Pick up the review of anthologies of Romantic women poets after its last sentence and write the next part.

#### Document passage
+===+

As anyone who teaches Romantic-period women knows, new editions of forgotten works have been appearing over the last few years in such series as Oxford Women Writers in English, 1350-1850 and Broadview Literary Texts. Unfortunately, many of these editions, such as Oxford's Poems of Charlotte Smith, go our of print before they have a chance to be taught, making some of these modern editions even more ephemeral than their Romantic predecessors (Smith being a perfect example). Undoubtedly all of the anthologies in this review will not survive in the increasingly competitive market of Romantic women's writings, but certainly each contributes a distinct vision of these women writers that deserves to be taken into account. Those interested may browse the table of contents for many of these anthologies on the world wide web at Romantic Circles' Anthologies Page, edited by Harriet Kramer Linkin, Laura Mandell and Rita Railey.

Andrew Ashfield's Romantic Women Poets 1770-1838 Vol. 1 is a revised version of his 1995 first edition, one of the earliest and best editions of Romantic women poets. This collection's greatest virtue is its unabashed Romanticism—the editor "attempts to chart the possibilities of a female sublime or counter sublime" and succeeds wonderfully. While many scholars were developing innovative models of women's poetic identity that emphasized their quotidian subject matter, their emphasis on beauty, not the sublime, and their "anxiety of authorship," Ashfield's 1995 edition quietly asserted a very different vision of women poets' relationship to such canonical Romantic preoccupations as the sublime and the transcendent self. That scholarship has already begun to question these earlier models of women's evocations of the sublime (or lack thereof) no doubt in part reflects the influence of such anthologies and the neglected material they bring to light.

+===+

#### Excerpted data

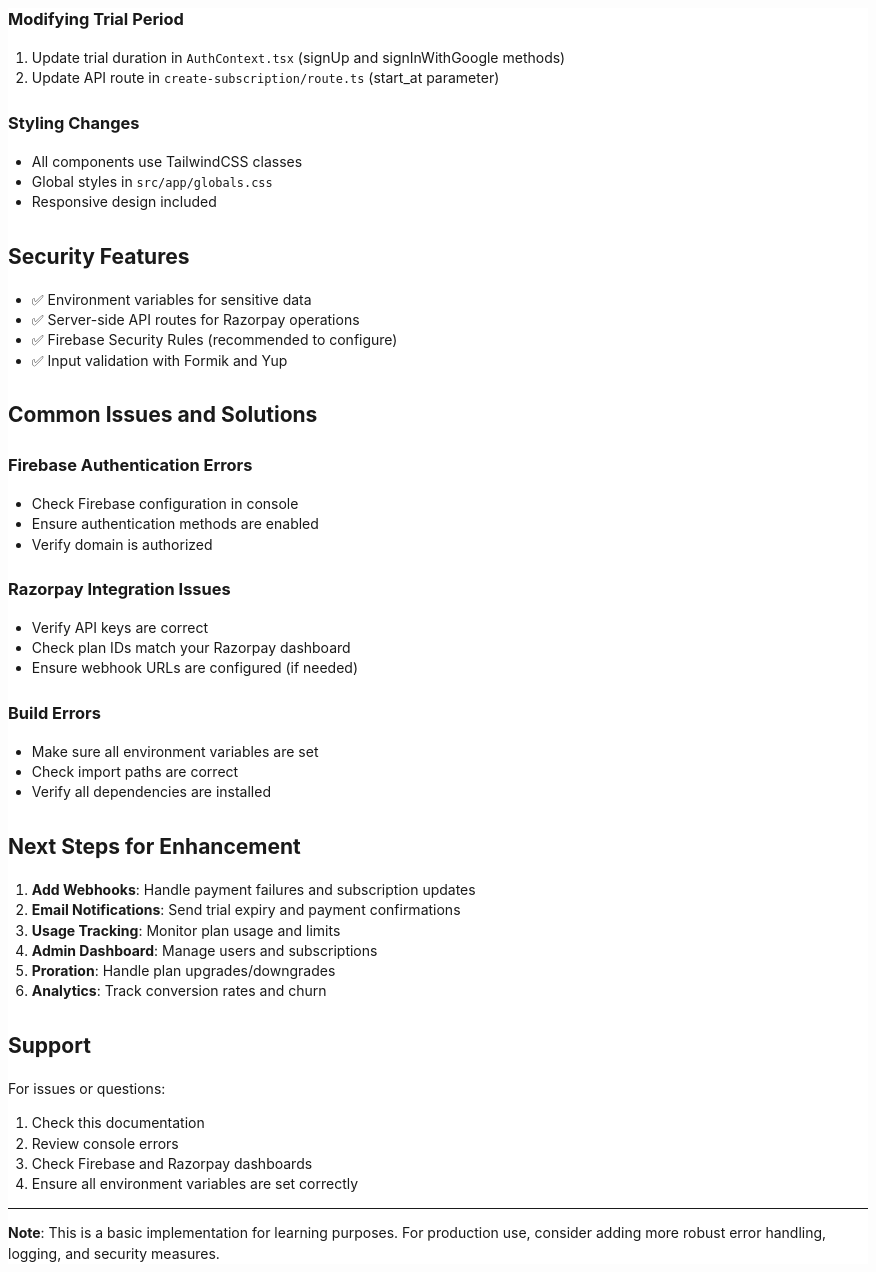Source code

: ### Modifying Trial Period
1. Update trial duration in `AuthContext.tsx` (signUp and signInWithGoogle methods)
2. Update API route in `create-subscription/route.ts` (start_at parameter)

### Styling Changes
- All components use TailwindCSS classes
- Global styles in `src/app/globals.css`
- Responsive design included

## Security Features
- ✅ Environment variables for sensitive data
- ✅ Server-side API routes for Razorpay operations
- ✅ Firebase Security Rules (recommended to configure)
- ✅ Input validation with Formik and Yup

## Common Issues and Solutions

### Firebase Authentication Errors
- Check Firebase configuration in console
- Ensure authentication methods are enabled
- Verify domain is authorized

### Razorpay Integration Issues
- Verify API keys are correct
- Check plan IDs match your Razorpay dashboard
- Ensure webhook URLs are configured (if needed)

### Build Errors
- Make sure all environment variables are set
- Check import paths are correct
- Verify all dependencies are installed

## Next Steps for Enhancement

1. **Add Webhooks**: Handle payment failures and subscription updates
2. **Email Notifications**: Send trial expiry and payment confirmations
3. **Usage Tracking**: Monitor plan usage and limits
4. **Admin Dashboard**: Manage users and subscriptions
5. **Proration**: Handle plan upgrades/downgrades
6. **Analytics**: Track conversion rates and churn

## Support
For issues or questions:
1. Check this documentation
2. Review console errors
3. Check Firebase and Razorpay dashboards
4. Ensure all environment variables are set correctly

---

**Note**: This is a basic implementation for learning purposes. For production use, consider adding more robust error handling, logging, and security measures. 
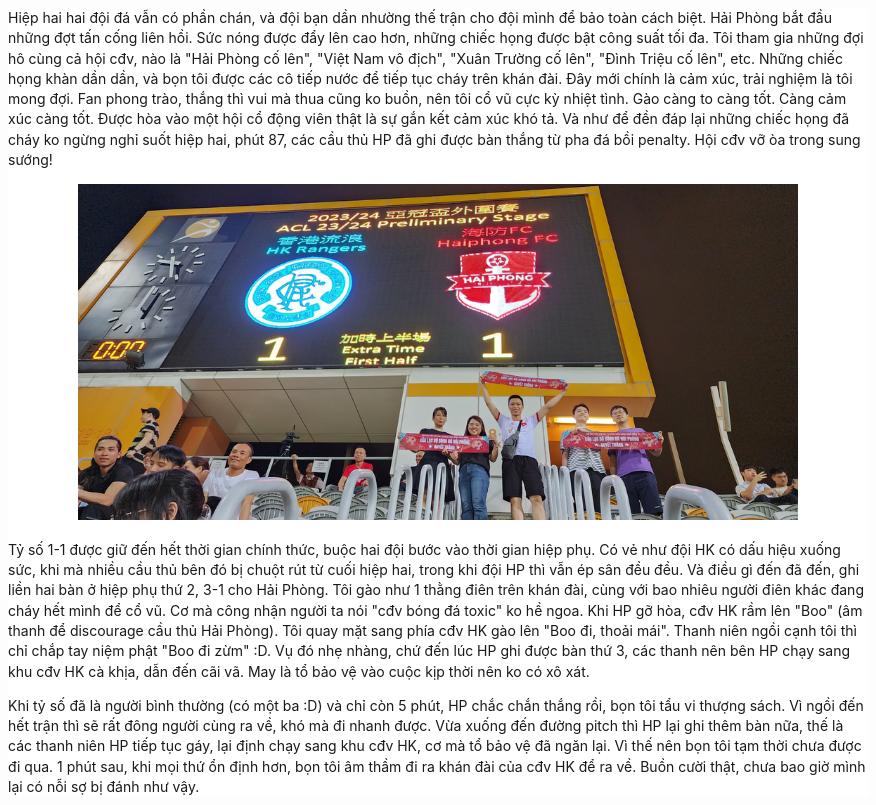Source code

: <iframe width="560" height="315" src="https://www.youtube.com/embed/USFFs4YopII" title="YouTube video player" frameborder="0" allow="accelerometer; autoplay; clipboard-write; encrypted-media; gyroscope; picture-in-picture" allowfullscreen></iframe>

Hiệp hai hai đội đá vẫn có phần chán, và đội bạn dần nhường thế trận cho đội mình để bảo toàn cách biệt. Hải Phòng bắt đầu những đợt tấn cống liên hồi. Sức nóng được đẩy lên cao hơn, những chiếc họng được bật công suất tối đa. Tôi tham gia những đợi hô cùng cả hội cđv, nào là "Hải Phòng cố lên", "Việt Nam vô địch", "Xuân Trường cố lên", "Đình Triệu cố lên", etc. Những chiếc họng khàn dần dần, và bọn tôi được các cô tiếp nước để tiếp tục cháy trên khán đài. Đây mới chính là cảm xúc, trải nghiệm là tôi mong đợi. Fan phong trào, thắng thì vui mà thua cũng ko buồn, nên tôi cổ vũ cực kỳ nhiệt tình. Gào càng to càng tốt. Càng cảm xúc càng tốt. Được hòa vào một hội cổ động viên thật là sự gắn kết cảm xúc khó tả. Và như để đền đáp lại những chiếc họng đã cháy ko ngừng nghỉ suốt hiệp hai, phút 87, các cầu thủ HP đã ghi được bàn thắng từ pha đá bồi penalty. Hội cđv vỡ òa trong sung sướng!

<p align="center">
<img src="/images/posts/hphk_match_fulltime.jpg" width="720">
</p>

Tỷ số 1-1 được giữ đến hết thời gian chính thức, buộc hai đội bước vào thời gian hiệp phụ. Có vẻ như đội HK có dấu hiệu xuống sức, khi mà nhiều cầu thủ bên đó bị chuột rút từ cuối hiệp hai, trong khi đội HP thì vẫn ép sân đều đều. Và điều gì đến đã đến, ghi liền hai bàn ở hiệp phụ thứ 2, 3-1 cho Hải Phòng. Tôi gào như 1 thằng điên trên khán đài, cùng với bao nhiêu người điên khác đang cháy hết mình để cổ vũ. Cơ mà công nhận người ta nói "cđv bóng đá toxic" ko hề ngoa. Khi HP gỡ hòa, cđv HK rầm lên "Boo" (âm thanh để discourage cầu thủ Hải Phòng). Tôi quay mặt sang phía cđv HK gào lên "Boo đi, thoải mái". Thanh niên ngồi cạnh tôi thì chỉ chắp tay niệm phật "Boo đi zừm" :D. Vụ đó nhẹ nhàng, chứ đến lúc HP ghi được bàn thứ 3, các thanh nên bên HP chạy sang khu cđv HK cà khịa, dẫn đến cãi vã. May là tổ bảo vệ vào cuộc kịp thời nên ko có xô xát.

Khi tỷ số đã là người bình thường (có một ba :D) và chỉ còn 5 phút, HP chắc chắn thắng rồi, bọn tôi tẩu vi thượng sách. Vì ngồi đến hết trận thì sẽ rất đông người cùng ra về, khó mà đi nhanh được. Vừa xuống đến đường pitch thì HP lại ghi thêm bàn nữa, thế là các thanh niên HP tiếp tục gáy, lại định chạy sang khu cđv HK, cơ mà tổ bảo vệ đã ngăn lại. Vì thế nên bọn tôi tạm thời chưa được đi qua. 1 phút sau, khi mọi thứ ổn định hơn, bọn tôi âm thầm đi ra khán đài của cđv HK để ra về. Buồn cười thật, chưa bao giờ mình lại có nỗi sợ bị đánh như vậy.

+===+

#### Output of the exercise
For complete and authoritative full-length texts by women Romantic poets look no further than Duncan Wu's Romantic Women Poets. Of all the anthologies discussed in this review, Wu's is the most useful and impressive as a collection of complete poems and in several cases, complete volumes of poems. For centuries these poems have appeared to us in fragmented, unrecognizable shapes, if at all. Now we can read entire volumes that are rightly given places of honor in their completeness: Mary Tighe's Psyche, Mary Robinson's Sappho and Phaon, Ann Batten Cristall's Poetical Sketches, to name just a few. Two complete volumes of Charlotte Smith's work are included (The Emigrants and Elegiac Sonnets (3rd edition), as well as the complete poem "Beachy Head"), making this anthology the single-best source for Smith's poetry now that the Oxford edition of her work is already out of print. Granted, some of these complete selections—e.g., Cristall and Robinson—are already available in reliable electronic editions free of charge from the University of Virginia's Electronic Text Center, but readers without access to these electronic editions will find this edition invaluable. Wu prefaces each poet with an essay designed to place the works in intellectual, biographical and historical context, and these prefatory essays (re)establish an important new standard in how these often obscure writers are presented to modern readers. The prefatory essays also serve as useful introductions to current debates in the study of Romanticism as a whole, yet another benefit of this edition from a teaching perspective.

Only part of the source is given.